I came to hear of these fake grids on a visit to the US last year when some friends from Nevada told me about them, rightly thinking that I would be intrigued. They suggested that this phenomenon might depend on morphic resonance.

According to my hypothesis of formative causation, described in my book A New Science of Life, organisms inherit habits from previous members of their species. This collective memory, I suggest, is inherent in fields, called morphic fields, and is transmitted through both time and space by morphic resonance, a process which takes place on the basis of similarity. From this point of view, cattle confronted for the first time by grids, or by things that look like grids, would tend to avoid them because of morphic resonance from other cattle that had learnt by experience not to try to cross them.

But what about more conventional explanations? One possibility is that cattle do not in fact inherit a disposition to avoid cattle grids; rather they acquire it individually through painful exposure to real grids, or else they somehow pick it up from more experienced members of the herd.

This does not seem to be the case. Ranchers have told me that herds not previously exposed to real cattle grids will avoid the fake ones. This has also been found by researchers in the departments of animal science at Colorado State University and Texas Agricultural and Mechanical University, with whom I have been in correspondence. Ted Friend, of Texas A & M, has tested the response of several hundred head of cattle to painted grids, and has found that naïve animals avoid them just as much as those previously exposed to real grids. Nevertheless, the spell of a fake grid can be broken. If cows are driven towards one under pressure, or if food is placed on the other side, a few will jump it; but sometimes one will examine it closely and then simply walk across.
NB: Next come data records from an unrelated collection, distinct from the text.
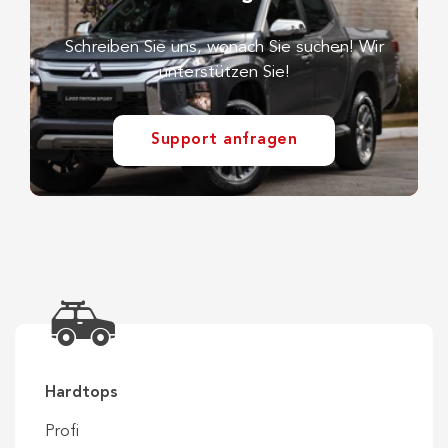
Schreiben Sie uns, wonach Sie suchen! Wir
unterstützen Sie!
Support anfragen
Hardtops
Profi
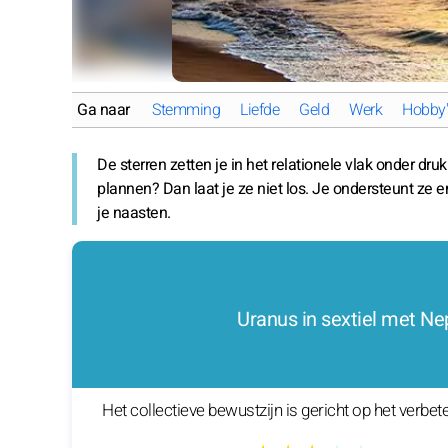
Ga naar
Stemming
Liefde
Geld
Werk
Hobby'
De sterren zetten je in het relationele vlak onder dru
plannen? Dan laat je ze niet los. Je ondersteunt ze e
je naasten.
Uranus in sextiel met N
Het collectieve bewustzijn is gericht op het verbe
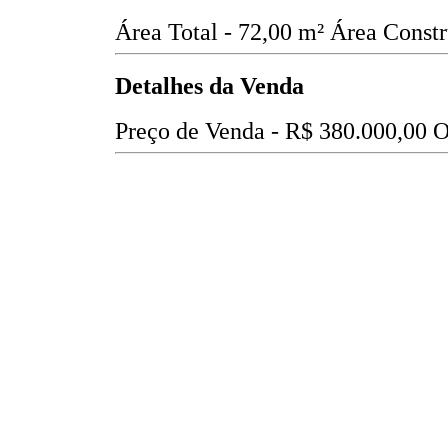
Área Total - 72,00 m²
Área Constr
Detalhes da Venda
Preço de Venda -
R$ 380.000,00
O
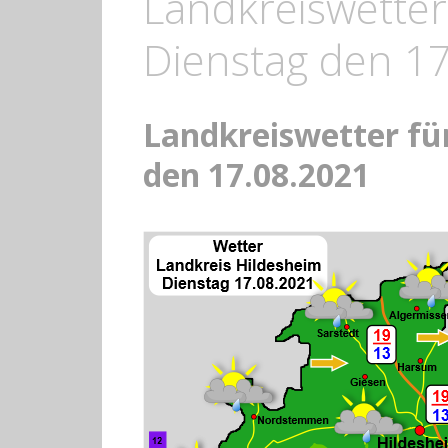
Landkreiswetter
Dienstag den 1
Landkreiswetter fü
den 17.08.2021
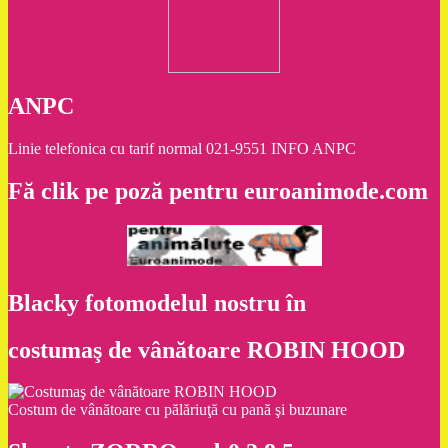
ANPC
Linie telefonica cu tarif normal 021-9551 INFO ANPC
Fă clik pe poză pentru euroanimode.com
Blacky fotomodelul nostru în
costumaş de vânătoare ROBIN HOOD
Costum de vânătoare cu pălăriuţă cu pană şi buzunare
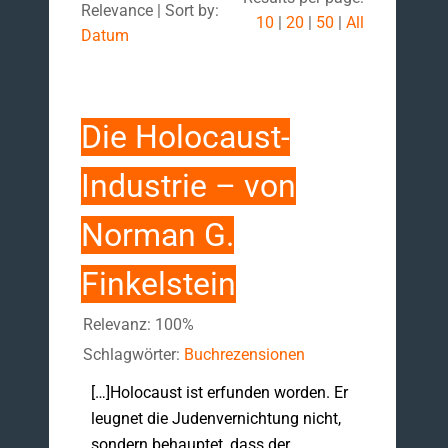
Relevance | Sort by:
10
|
20
|
50
|
All
Datum
Die Holocaust-
Industrie – von
Norman G.
Finkelstein
Relevanz: 100%
Schlagwörter:
Buchrezensionen
[…]Holocaust ist erfunden worden. Er
leugnet die Judenvernichtung nicht,
sondern behauptet, dass der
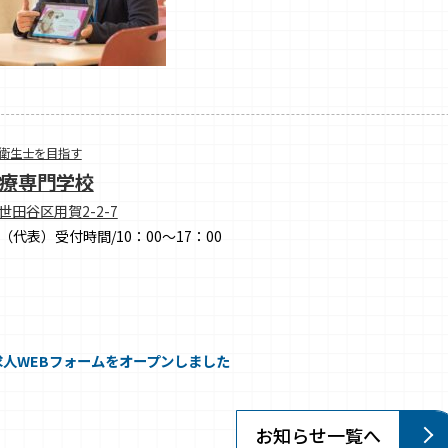
衛生士を目指す
療専門学校
都世田谷区用賀2-2-7
（代表）
受付時間/10：00～17：00
求人WEBフォームをオープンしました
お知らせ一覧へ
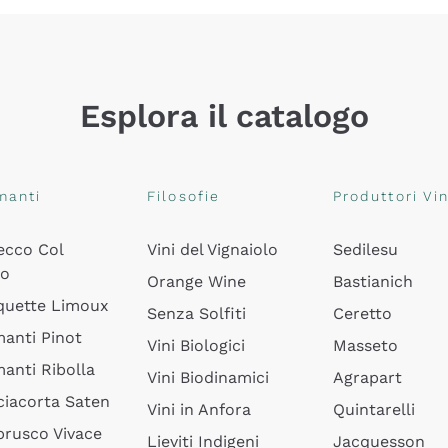
Esplora il catalogo
manti
Filosofie
Produttori Vin
ecco Col
Vini del Vignaiolo
Sedilesu
do
Orange Wine
Bastianich
quette Limoux
Senza Solfiti
Ceretto
anti Pinot
Vini Biologici
Masseto
anti Ribolla
Vini Biodinamici
Agrapart
ciacorta Saten
Vini in Anfora
Quintarelli
rusco Vivace
Lieviti Indigeni
Jacquesson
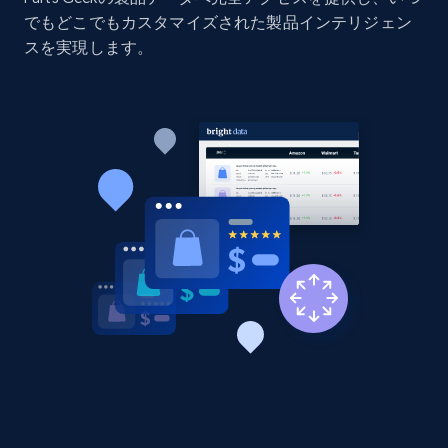
でもどこでもカスタマイズされた製品インテリジェン
Title, Seller name, Brand, Description, Initial
price, Currency, Availability, Reviews count, and
スを実現します。
more.
2.1K+
375+
今すぐ始める
Amazon products global dataset - Collect
products from Brands URLs
Title, Seller name, Brand, Description, Initial
price, Currency, Availability, Reviews count, and
more.
2.1K+
375+
今すぐ始める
If one member of a herd does this, then the others soon follow. Thereafter, the phoney grid ceases to act as a barrier.

At least some sheep and horses also show an innate aversion to crossing painted grids. By contrast, in perhaps the only experiment of this kind ever carried out with pigs, the animals ran up to the painted grid, sniffed it, and started to lick it up. The Texas researchers had used a washable water-based paint, with a flour and egg base.

But what about the possibility that cattle, like many other species, have an instinctive aversion to walking over any kind of cliff? Painted cattle grids may work because they create the visual illusion of a drop. In this case, painted grids should have worked all along, and ranchers need not have used real grids in the first place. Leaving aside the question of how such an aversion might be inherited - by morphic resonance or by "genetic programming"-it would be worth trying to find out if wild species, never before exposed to cattle grids, show a comparable aversion to crossing them. It would also be worth finding out whether cattle respond equally well to a variety of visual cliffs, or whether those that look like cattle grids work best. If it is found out by experiment that the cattle-grid pattern is in fact superior to other stripy patterns, this would suggest that the response of cattle has evolved since grids first came into use less than a century ago.

Morphic resonance would provide an explanation for such a rapid evolutionary process. The main alternative would be a neoDarwinian speculation of doubtful plausibility. Assuming that mutant genes for avoiding cattle grids arose by chance, natural selection might have favoured them because animals lacking these genes would tend to injure themselves by trying to cross grids; and even if they did not die of broken legs, breeders would tend not to use them as parents, choosing instead uninjured, grid-avoiding cows and bulls. But, at least at present, there is no empirical evidence for the existence of mutant genes for grid-avoiding; nor that cattle grids have imposed a significant selection pressure.

The question is open. But whatever the explanation for the effectiveness of fake grids, Britain's hard-pressed farmers may be unable to economise by practising this simple deception. Phoney grids work well in the arid American West: they would probably work well in much of Australia, where they are apparently not yet in use, but here the illusion would soon disappear under layers of British mud.